The apparatus for testing consists of a closed testing cabinet/chamber, where a salt water (5% NaCl) solution is atomized by means of spray nozzle(s) using pressurized air. This produces a corrosive environment of dense salt water fog (also referred to as a mist or spray) in the chamber, so that test samples exposed to this environment are subjected to severely corrosive conditions. Chamber volumes vary from supplier to supplier. If there is a minimum volume required by a particular salt spray test standard, this will be clearly stated and should be complied with. There is a general historical consensus that larger chambers can provide a more homogeneous testing environment.
Variations to the salt spray test solutions depend upon the materials to be tested. The most common test for steel based materials is the Neutral Salt Spray test (often abbreviated to NSS) which reflects the fact that this type of test solution is prepared to a neutral pH of 6.5 to 7.2. To maintain a neutral pH, hydrochloric acid or sodium hydroxide are added to reduce or increase pH into the required range. Results are represented generally as testing hours in NSS without appearance of corrosion products (e.g. 720 h in NSS according to ISO 9227). Synthetic seawater solutions are also commonly specified by some companies and standards. Other test solutions have other chemicals added including acetic acid (often abbreviated to ASS) and acetic acid with copper chloride (often abbreviated to CASS) each one chosen for the evaluation of decorative coatings, such as electroplated copper-nickel-chromium, electroplated copper-nickel or anodized aluminum. These acidified test solutions generally have a pH of 3.1 to 3.3
Some sources do not recommend using ASS or CASS test cabinets interchangeably for NSS tests, due to the risk of cross-contamination. It is claimed that a thorough cleaning of the cabinet after CASS test is very difficult. ASTM does not address this issue, but ISO 9227 does not recommend it and if it is to be done, advocates a thorough cleaning.
Although the majority of salt spray tests are continuous, i.e.; the samples under test are exposed to the continuous generation of salt fog for the entire duration of the test, a few do not require such exposure. Such tests are commonly referred to as modified salt spray tests. ASTM G85 is an example of a test standard which contains several modified salt spray tests which are variations to the basic salt spray test.
ASTM G85 [1] is the most popular global test standard covering modified salt spray tests. There are five such tests altogether, referred to in ASTM G85 as annexes A1 through to A5.

* Information supplied *
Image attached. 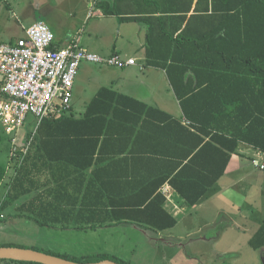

* Short exercise A *
Transcribe the part of the salt spray test text that opens with the words containing "Although the majority" and closes with "through to A5.".
* Short exercise B *
In the salt spray test text, what pH range is the Neutral Salt Spray test solution prepared to?
* Short exercise C *
Write the next part of the salt spray test text, picking up after its final sentence.
The material is separate from the salt spray test text.

* Task result A *
Although the majority of salt spray tests are continuous, i.e.; the samples under test are exposed to the continuous generation of salt fog for the entire duration of the test, a few do not require such exposure. Such tests are commonly referred to as modified salt spray tests. ASTM G85 is an example of a test standard which contains several modified salt spray tests which are variations to the basic salt spray test.
ASTM G85 [1] is the most popular global test standard covering modified salt spray tests. There are five such tests altogether, referred to in ASTM G85 as annexes A1 through to A5.

* Task result B *
6.5 to 7.2

* Task result C *
Many of these modified tests originally arose within particular industry sector, in order to address the need for a corrosion test capable of replicating the effects of naturally occurring corrosion and accelerate these effects.
This acceleration arises through the use of chemically altered salt spray solutions, often combined with other test climates and in most cases, the relatively rapid cycling of these test climates over time. Although popular in certain industries, modified salt spray testing has in many cases been superseded by cyclic corrosion testing (CCT) The type of environmental test chambers used for modified salt spray testing to ASTM G85 are generally similar to the chambers used for testing to ASTM B117, but will often have some additional features, such as an automatic climate cycling control system.
ASTM G85 Annex A1 – Acetic Acid Salt Spray Test (non-cyclic) This test can be used to determine the relative resistance to corrosion of decorative chromium plating on steel and zinc based die casting when exposed to an acetic acid salt spray climate at an elevated temperature. This test is also referred to as an ASS test. Test specimens are placed in an enclosed chamber and exposed to a continuous indirect spray of salt water solution, prepared in accordance with the requirements of the test standard and acidified (pH 3.1–3.3) by the addition of acetic acid. This spray is set to fall-out on to the specimens at a rate of 1–2 ml/80 cm2/hour, in a chamber temperature of 35 °C. This climate is maintained under constant steady state conditions. The test duration is variable. [2]
ASTM G85 Annex A2 – Acidified Salt Fog Test (cyclic).
This test can be used to test the relative resistance to corrosion of aluminium alloys when exposed to a changing climate of acetic acid salt spray, followed by air drying, followed by high humidity, all at an elevated temperature. This test is also referred to as a MASTMAASIS test. Test specimens are placed in an enclosed chamber, and exposed to a changing climate that comprises the following 3 part repeating cycle. 0.75 hours exposure to a continuous indirect spray of salt water solution, prepared in accordance with the requirements of the test standard and acidified (pH 2.8–3.0) by the addition of acetic acid. This spray is set to fall-out on to the specimens at a rate of 1–2 ml/80 cm2/hour. This is followed by a 2 hour exposure to an air drying (purge) climate. This is followed by 3.25 hours exposure to a high humidity climate which gradually rises to between 65% RH and 95% RH. The entire test cycle is at a constant chamber temperature of 49 °C. The number of cycle repeats and therefore the test duration is variable. [2]
ASTM G85 Annex A3 – Seawater Acidified Test (cyclic)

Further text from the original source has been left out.